Gesundheitsdaten gibt es reichlich

Neben dem Schlaftracking sammelt der RingConn Gen 2 kontinuierlich viele weitere Werte. Dazu gehören Herzfrequenz, Blutsauerstoff, Herzfrequenzvariabilität, Hauttemperatur und Atemfrequenz. Genau diese breite Datenerfassung ist einer der Gründe, warum der Ring im Alltag schnell spannend wird. Man merkt, dass er nicht nur ein Schlafring sein will, sondern ein kleines 24/7-Gesundheits-Wearable.

Im Alltag fand ich vor allem gut, dass viele Daten automatisch erfasst werden und ich eben nicht ständig etwas starten oder bestätigen musste. Ring an den Finger, tragen, ab und zu in die App schauen. Genau so sollte so ein Produkt funktionieren. Gleichzeitig muss man auch sagen: Der Ring liefert eine Menge Daten, und das kann schnell erschlagend wirken. Wer gern tief in Kurven, Trends und Einzelwerte eintaucht, wird hier glücklich. Wer lieber eine knappe, leicht verständliche Zusammenfassung will, muss sich teils etwas durch die App arbeiten.

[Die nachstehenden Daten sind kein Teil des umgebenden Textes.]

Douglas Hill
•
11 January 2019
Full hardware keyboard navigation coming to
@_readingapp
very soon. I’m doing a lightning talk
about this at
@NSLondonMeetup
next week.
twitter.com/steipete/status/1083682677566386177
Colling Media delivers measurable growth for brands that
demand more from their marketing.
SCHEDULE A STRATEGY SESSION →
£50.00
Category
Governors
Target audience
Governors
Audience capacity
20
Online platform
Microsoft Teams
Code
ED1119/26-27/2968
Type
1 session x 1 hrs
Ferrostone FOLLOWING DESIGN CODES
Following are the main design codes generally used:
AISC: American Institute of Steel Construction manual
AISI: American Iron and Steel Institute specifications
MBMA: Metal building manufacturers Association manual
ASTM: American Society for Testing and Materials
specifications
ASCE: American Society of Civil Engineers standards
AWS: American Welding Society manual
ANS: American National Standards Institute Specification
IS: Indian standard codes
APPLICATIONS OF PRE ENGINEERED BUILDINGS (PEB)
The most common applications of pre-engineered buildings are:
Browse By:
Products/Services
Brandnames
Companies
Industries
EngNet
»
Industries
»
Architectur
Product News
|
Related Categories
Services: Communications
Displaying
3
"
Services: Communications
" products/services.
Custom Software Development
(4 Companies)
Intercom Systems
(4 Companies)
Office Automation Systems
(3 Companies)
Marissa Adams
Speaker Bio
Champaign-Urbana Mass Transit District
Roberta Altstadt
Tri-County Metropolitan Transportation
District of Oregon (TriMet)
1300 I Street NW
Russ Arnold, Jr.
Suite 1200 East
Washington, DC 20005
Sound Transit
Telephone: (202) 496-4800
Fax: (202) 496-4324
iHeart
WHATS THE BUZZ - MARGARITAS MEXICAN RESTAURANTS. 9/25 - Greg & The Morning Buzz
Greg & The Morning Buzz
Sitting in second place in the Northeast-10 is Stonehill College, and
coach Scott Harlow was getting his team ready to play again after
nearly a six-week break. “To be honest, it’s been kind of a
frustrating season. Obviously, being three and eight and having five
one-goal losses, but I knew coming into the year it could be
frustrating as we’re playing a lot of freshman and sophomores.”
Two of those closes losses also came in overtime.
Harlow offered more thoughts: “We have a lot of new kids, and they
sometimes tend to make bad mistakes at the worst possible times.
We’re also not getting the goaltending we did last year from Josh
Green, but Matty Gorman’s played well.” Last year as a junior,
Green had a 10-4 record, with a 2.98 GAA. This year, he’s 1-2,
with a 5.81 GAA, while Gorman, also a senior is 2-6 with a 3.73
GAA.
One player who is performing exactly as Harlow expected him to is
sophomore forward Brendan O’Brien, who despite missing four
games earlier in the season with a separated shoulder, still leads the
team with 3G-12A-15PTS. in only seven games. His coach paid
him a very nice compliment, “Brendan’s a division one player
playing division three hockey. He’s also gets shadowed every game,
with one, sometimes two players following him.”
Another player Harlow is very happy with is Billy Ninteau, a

Die App macht viel richtig, aber nicht alles

Mein Eindruck von der App ist gemischt, insgesamt aber positiv. Ich mochte, dass die wichtigsten Bereiche schnell erreichbar sind und dass Trends sichtbar gemacht werden. Der Wellness-Balance-Ansatz, also die Verdichtung aus Schlaf, Aktivität, Stress und Vitalwerten, ist grundsätzlich sinnvoll. Auch die Anzeige von Langzeittrends ist nützlich, wenn man nicht nur Tageswerte sehen will.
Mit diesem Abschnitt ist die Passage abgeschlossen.